My children never want to talk about politics. They don't like being in the same room with it, let alone the same car. Especially not in the car, where they can only wriggle around under the protective hold of a seatbelt wishing for a room of their own to which they might retreat.
They'd rather turn up the radio if they can't climb into the trunk.
They are privileged. They wrongly believe they are colorblind.
But the murder of George Floyd and the civil protests his killing sparked nationwide have opened their eyes to police brutality and racist injustice as a coupled pair.
They can't just unsee it.
As the cameras roll and spill into their media feeds, they witness a police response they wouldn't expect from a person in uniform; a person who might even resemble their friendly, neighborhood DARE officer.
And though they are used to hearing and saying all the surgically specific rejoinders to the sounding of general alarms, they can't muster a "not all ..." that usually begins every defensive statement.
In this case, they are wondering why are there so many?
Who can believe that All Lives Matter if we can't even say the words Black Lives Matter?
As videos roll, they see more and more police outfitted in riot gear release clouds of tear gas and rounds of projectiles into noisy but otherwise peaceful crowds. They see the unprovoked use of force as patience grows thin.
A man in uniform punches a woman sending her sprawling to the ground. An officer spits on a protestor sitting directly in front of him. A journalist is tackled by police and battered with a shield. Police ransack a medical area, slashing water bottles and scattering supplies. We watch the footage of police unloading bricks under the cover of darkness. We see them lobbing flashbangs, or using tear gas against citizens who had gathered peacefully.
We stop thinking about broken windows.

**WHAT TO WORK ON:**
(1) Answer these questions from the piece on police brutality, one per line:
(a) What would the children rather do if they can't climb into the trunk?
(b) Whose murder opened the children's eyes to police brutality and racist injustice?
(c) What area do police ransack?
(2) Decide whether each statement agrees with the piece on police brutality. Answer yes or no and quote the words that settle it.
(a) The children believe they are colorblind.
(b) A journalist is punched by a man in uniform.
(c) The crowds are described as noisy.
(3) Please copy everything in the piece on police brutality from "They are privileged." down to "a coupled pair.".

Stored data
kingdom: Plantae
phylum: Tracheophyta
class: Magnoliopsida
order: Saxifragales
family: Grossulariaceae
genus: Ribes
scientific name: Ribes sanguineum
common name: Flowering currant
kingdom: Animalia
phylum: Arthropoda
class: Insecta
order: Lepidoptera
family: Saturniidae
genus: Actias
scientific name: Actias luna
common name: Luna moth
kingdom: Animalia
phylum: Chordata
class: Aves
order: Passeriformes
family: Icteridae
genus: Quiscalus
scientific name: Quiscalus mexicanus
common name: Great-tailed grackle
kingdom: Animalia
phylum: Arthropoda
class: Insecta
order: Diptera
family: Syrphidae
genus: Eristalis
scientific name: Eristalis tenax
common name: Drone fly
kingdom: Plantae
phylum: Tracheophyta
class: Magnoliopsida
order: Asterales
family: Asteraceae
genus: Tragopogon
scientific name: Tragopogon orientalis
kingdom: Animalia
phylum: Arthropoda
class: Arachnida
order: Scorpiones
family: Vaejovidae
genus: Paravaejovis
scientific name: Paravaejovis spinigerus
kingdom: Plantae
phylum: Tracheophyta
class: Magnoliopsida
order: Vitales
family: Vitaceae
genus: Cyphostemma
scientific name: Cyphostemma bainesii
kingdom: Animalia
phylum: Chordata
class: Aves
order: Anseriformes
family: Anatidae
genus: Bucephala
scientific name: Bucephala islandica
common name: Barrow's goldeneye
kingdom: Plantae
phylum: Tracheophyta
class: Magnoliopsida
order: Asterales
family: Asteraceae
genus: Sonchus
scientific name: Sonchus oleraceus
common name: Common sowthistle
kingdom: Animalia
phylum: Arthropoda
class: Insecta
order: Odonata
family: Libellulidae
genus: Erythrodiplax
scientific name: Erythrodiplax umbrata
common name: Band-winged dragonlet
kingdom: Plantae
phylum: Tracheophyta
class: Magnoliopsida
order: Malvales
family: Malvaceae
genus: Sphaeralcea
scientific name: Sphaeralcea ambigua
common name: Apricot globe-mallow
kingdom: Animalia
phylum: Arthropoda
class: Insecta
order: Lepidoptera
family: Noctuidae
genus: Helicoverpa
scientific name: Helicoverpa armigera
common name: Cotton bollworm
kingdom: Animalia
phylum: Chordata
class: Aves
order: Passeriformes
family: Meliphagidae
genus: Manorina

**ANSWERS TO THE EXERCISES:**
(1)
(a) Turn up the radio.
(b) George Floyd's.
(c) A medical area.

(2)
(a) Yes: "They wrongly believe they are colorblind."
(b) No: "A journalist is tackled by police and battered with a shield."
(c) Yes: "into noisy but otherwise peaceful crowds"

(3)
They are privileged. They wrongly believe they are colorblind.
But the murder of George Floyd and the civil protests his killing sparked nationwide have opened their eyes to police brutality and racist injustice as a coupled pair.